#### [Seitentext]
<<<<

Dynamische Routing-Protokolle: Ein Überblick
Dynamische Routing-Protokolle ermöglichen Routern den automatischen Austausch und die Aktualisierung von Netzwerkinformationen, insbesondere zu erreichbaren Zielen und möglichen Pfaden. Jeder Router führt eine Routing-Tabelle (Routing Information Base, RIB), in der die besten Pfade zu allen bekannten Netzwerken eingetragen sind.
Wichtige Konzepte
- Autonome Anpassung: Bei Änderungen der Netzwerk-Topologie, wie dem Hinzufügen neuer Routen oder dem Ausfall von Links oder Routern, passen sich die Routing-Protokolle automatisch an.
- Konvergenz: Zustand, in dem alle Router im Netzwerk ein konsistentes und übereinstimmendes Bild der Topologie haben.
- Topologie- und Metrikberechnung:
- Distanzvektor-Verfahren: Router leiten Informationen über Erreichbarkeit und Metriken an ihre Nachbarn weiter. Dabei erhöht jede Weiterleitung die Distanz um einen bestimmten Wert, z. B. die Anzahl der Hops.

>>>>

#### [Aufgabe]
Führen Sie den Text über dynamische Routing-Protokolle im Anschluss an seinen letzten Satz weiter.

#### [Verfügbare Daten]

<<<<

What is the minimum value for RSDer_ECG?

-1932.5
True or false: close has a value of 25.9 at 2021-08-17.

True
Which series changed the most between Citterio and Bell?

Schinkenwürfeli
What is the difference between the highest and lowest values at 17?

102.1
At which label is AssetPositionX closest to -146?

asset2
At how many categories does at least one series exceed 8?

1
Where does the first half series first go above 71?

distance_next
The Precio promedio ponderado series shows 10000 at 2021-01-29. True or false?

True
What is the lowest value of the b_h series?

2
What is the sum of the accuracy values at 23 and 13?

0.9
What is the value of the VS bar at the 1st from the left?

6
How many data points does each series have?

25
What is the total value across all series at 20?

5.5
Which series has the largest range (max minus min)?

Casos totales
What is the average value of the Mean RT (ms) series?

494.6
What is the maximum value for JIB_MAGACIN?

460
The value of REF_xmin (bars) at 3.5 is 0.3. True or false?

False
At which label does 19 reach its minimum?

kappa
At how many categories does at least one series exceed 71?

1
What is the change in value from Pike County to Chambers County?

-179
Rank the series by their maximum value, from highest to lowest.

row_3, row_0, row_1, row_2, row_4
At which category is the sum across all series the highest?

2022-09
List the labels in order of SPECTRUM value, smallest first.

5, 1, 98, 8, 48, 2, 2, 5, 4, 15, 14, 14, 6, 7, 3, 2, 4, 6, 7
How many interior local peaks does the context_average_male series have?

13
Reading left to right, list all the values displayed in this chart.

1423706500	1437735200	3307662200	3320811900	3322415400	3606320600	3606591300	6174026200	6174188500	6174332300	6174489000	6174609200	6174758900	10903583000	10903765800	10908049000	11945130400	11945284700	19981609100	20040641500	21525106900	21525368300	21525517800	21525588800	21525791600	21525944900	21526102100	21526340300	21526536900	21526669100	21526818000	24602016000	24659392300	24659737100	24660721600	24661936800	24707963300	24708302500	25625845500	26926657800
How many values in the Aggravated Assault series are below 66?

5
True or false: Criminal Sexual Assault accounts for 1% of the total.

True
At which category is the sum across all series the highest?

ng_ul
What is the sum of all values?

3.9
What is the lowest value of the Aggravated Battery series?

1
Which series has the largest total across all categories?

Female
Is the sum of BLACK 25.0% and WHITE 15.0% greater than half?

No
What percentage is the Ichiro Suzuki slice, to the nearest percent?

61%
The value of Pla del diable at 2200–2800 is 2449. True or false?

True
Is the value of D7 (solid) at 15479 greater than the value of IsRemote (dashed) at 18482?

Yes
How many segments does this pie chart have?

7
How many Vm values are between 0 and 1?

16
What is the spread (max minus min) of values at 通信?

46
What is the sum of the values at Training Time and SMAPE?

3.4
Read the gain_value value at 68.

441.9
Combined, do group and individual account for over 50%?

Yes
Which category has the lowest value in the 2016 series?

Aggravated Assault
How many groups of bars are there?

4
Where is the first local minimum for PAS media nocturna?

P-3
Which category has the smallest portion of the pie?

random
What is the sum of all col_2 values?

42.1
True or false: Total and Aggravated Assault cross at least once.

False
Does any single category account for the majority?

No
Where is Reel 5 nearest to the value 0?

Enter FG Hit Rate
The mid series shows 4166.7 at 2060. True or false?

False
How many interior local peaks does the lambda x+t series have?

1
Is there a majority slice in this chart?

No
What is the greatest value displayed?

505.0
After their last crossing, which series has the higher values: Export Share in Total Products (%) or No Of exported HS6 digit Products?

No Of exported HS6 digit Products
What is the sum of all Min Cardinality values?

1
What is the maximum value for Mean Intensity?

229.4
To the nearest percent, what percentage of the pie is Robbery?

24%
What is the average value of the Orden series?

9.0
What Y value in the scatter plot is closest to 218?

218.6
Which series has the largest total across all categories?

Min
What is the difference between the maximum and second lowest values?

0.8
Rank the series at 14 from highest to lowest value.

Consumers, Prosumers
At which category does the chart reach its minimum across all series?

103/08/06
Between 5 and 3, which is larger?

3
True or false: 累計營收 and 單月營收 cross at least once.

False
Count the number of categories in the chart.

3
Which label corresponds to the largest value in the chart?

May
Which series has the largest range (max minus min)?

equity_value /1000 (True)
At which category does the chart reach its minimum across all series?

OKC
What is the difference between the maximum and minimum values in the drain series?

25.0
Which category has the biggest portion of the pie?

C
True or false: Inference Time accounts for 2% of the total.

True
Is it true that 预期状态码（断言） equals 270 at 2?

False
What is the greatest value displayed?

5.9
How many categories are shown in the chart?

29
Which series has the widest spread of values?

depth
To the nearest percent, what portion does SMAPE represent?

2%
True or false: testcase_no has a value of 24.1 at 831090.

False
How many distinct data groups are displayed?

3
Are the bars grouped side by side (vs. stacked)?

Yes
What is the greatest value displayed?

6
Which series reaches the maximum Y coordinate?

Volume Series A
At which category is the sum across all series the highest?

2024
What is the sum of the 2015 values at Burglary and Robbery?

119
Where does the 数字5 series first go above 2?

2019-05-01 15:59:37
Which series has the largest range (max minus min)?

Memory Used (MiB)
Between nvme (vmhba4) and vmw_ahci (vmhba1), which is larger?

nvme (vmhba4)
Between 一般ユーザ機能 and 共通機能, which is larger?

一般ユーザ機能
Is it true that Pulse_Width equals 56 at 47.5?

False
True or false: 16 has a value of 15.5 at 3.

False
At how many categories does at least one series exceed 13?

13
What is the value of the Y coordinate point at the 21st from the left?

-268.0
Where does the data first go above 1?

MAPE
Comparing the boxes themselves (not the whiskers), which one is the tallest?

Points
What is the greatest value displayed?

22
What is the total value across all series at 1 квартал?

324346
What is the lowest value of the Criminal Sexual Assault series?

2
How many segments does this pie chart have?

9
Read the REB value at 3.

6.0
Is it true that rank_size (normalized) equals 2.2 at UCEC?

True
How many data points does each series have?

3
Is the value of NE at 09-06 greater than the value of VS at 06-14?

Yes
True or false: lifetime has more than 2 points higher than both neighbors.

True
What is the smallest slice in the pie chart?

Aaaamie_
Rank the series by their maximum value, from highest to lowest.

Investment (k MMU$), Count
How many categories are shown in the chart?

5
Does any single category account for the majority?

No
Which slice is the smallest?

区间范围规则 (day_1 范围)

>>>>

#### [Antwort zur Aufgabe]
- Link-State-Verfahren: Jeder Router erstellt eine vollständige Karte der Netzwerk-Topologie und berechnet mithilfe von Algorithmen wie Dijkstra die besten Pfade.
- Hybridverfahren: Kombinationen aus Distanzvektor- und Link-State-Methoden.
- Autonome Systeme (AS): Netzwerkeinheiten mit gemeinsamer Verwaltung.
- Interior Gateway Protocols (IGP): Routing-Protokolle, die innerhalb eines AS verwendet werden.
- Exterior Gateway Protocols (EGP): Routing-Protokolle zum Austausch von Routen zwischen autonomen Systemen.
Kategorien der dynamischen Routing-Protokolle
1. Interior Gateway Protocols (IGP)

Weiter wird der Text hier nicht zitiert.